In August, Sprunger died, leaving Bigfork to find its way without the wisdom of his wit.
On Friday, a community gathers to walk, quite literally, in the footsteps of these two men, to hike a two-mile loop through old-growth forest.
“We thought this would be a wonderful way to celebrate Jack and Elmer's lives and their love of the Swan Valley,” said Arlene Montgomery of Friends of the Wild Swan. Her group built and maintains the trail, leasing the land from the state of Montana.
“This place was very special to them,” Montgomery said, “and they always wanted to share it with others.”
Both men, she said, were lifelong conservationists, sharing a tremendous respect for life, human and otherwise. For Sprunger and Whitney, the fight for what's wild was not a philosophical abstraction; it was simply what you do.
“Jack,” Sprunger said after the death of his friend, “knew what was important in this life. His personal philosophy was that life was a gift, and the mountains were part of that.”
“I've always been a conservationist,” Whitney said shortly before his death. “I guess I was born that way. This place takes care of us, so we need to take care of it.”
And Sprunger, well, in the words of his son, Jerry: “He hated the greed that was stripping away everything that mattered. For dad, nature was extremely important, and it had to be respected.”
Respect was the path both men walked, sometimes far off the trail. It was as the poet Gary Snyder wrote - “you first must be on the path, before you can turn and walk into the wild. ... There is nothing like stepping away from the road and heading into a new part of the watershed.
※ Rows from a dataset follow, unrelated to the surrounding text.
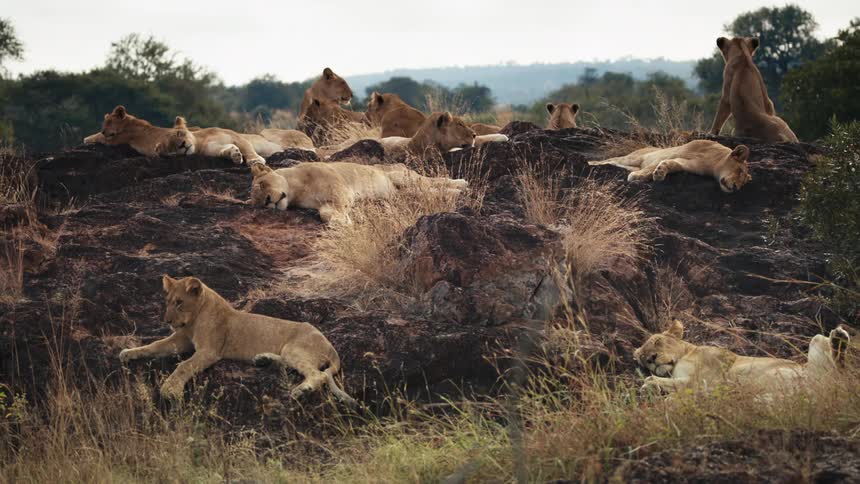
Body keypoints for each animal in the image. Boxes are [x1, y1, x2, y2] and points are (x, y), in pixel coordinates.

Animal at [119, 275, 356, 405]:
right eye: (167, 301)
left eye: (179, 302)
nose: (167, 320)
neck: (194, 319)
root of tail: (331, 347)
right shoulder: (181, 340)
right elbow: (155, 345)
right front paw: (128, 353)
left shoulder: (209, 351)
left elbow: (185, 365)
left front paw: (170, 388)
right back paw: (263, 359)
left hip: (295, 348)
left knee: (318, 375)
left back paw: (300, 390)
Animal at [248, 160, 468, 224]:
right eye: (257, 202)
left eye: (262, 184)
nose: (267, 201)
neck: (297, 190)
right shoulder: (324, 202)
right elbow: (325, 213)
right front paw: (342, 220)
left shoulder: (341, 189)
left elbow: (337, 207)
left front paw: (343, 219)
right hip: (401, 192)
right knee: (427, 191)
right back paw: (456, 191)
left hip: (401, 176)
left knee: (433, 182)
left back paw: (461, 184)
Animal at [588, 140, 752, 193]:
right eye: (739, 171)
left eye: (744, 183)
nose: (736, 188)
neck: (713, 164)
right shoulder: (676, 151)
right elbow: (653, 165)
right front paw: (641, 176)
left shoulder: (687, 165)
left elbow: (671, 164)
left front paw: (659, 173)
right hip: (632, 158)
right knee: (611, 160)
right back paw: (592, 163)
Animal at [634, 320, 850, 395]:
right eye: (643, 358)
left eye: (657, 341)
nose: (651, 358)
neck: (684, 356)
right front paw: (651, 387)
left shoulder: (706, 377)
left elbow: (678, 385)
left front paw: (650, 384)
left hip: (819, 345)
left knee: (841, 370)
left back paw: (839, 339)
Not for the sake of newness, but for the sense of coming home to our whole terrain.”
That coming home, in fact, is exactly why Montgomery is gathering her community around to walk the Sprunger-Whitney Trail.
Whitney was a man who knew the woods, who could make a whistle from a willow branch, could make elk thistle salad, could tie a fly and build a bow and hunt a grizzly bear.
Sprunger, a humble artist, humorist and satirist, could fish and hunt and hike and hold his own through Whitney's woods. His political cartoons, sharp as his hunting knife, changed the way Montana looked at itself and its relationship to wild lands.
They shared an old-fashioned idea that a fellow ought to give more than he takes, and that it doesn't pay to get too greedy, that it's only respectful to leave something good for the next guy.
Together, Montgomery said, they saved many little pockets of wilderness, including the treasured Jewel Basin. It was imperative, Whitney said, to act - not just to talk, because someday, he predicted, “from Bigfork to Kalispell it's going to be one big town, and people are going to be wishing more people had seen fit to set some space aside.”
Space such as the Sprunger-Whitney Nature Trail, lined with interpretive signs that identify plants and habitats and special forest features. Botanist and naturalist Anne Morley will be along for the community walk, too, to lead the way down the path, and off the trail, in remembrance.
To join them, be at the trailhead this Friday, Oct. 5, at 10 a.m.
Getting there
A memorial walk along the Sprunger-Whitney Nature Trail is set for 10 a.m. Friday, and is open to all. Take Highway 83 into the Swan Valley, and 7.1 miles south of the Swan Lake Trading Post turn at the Point Pleasant sign (a half-mile south of mile marker 64). Follow the signs to the trailhead.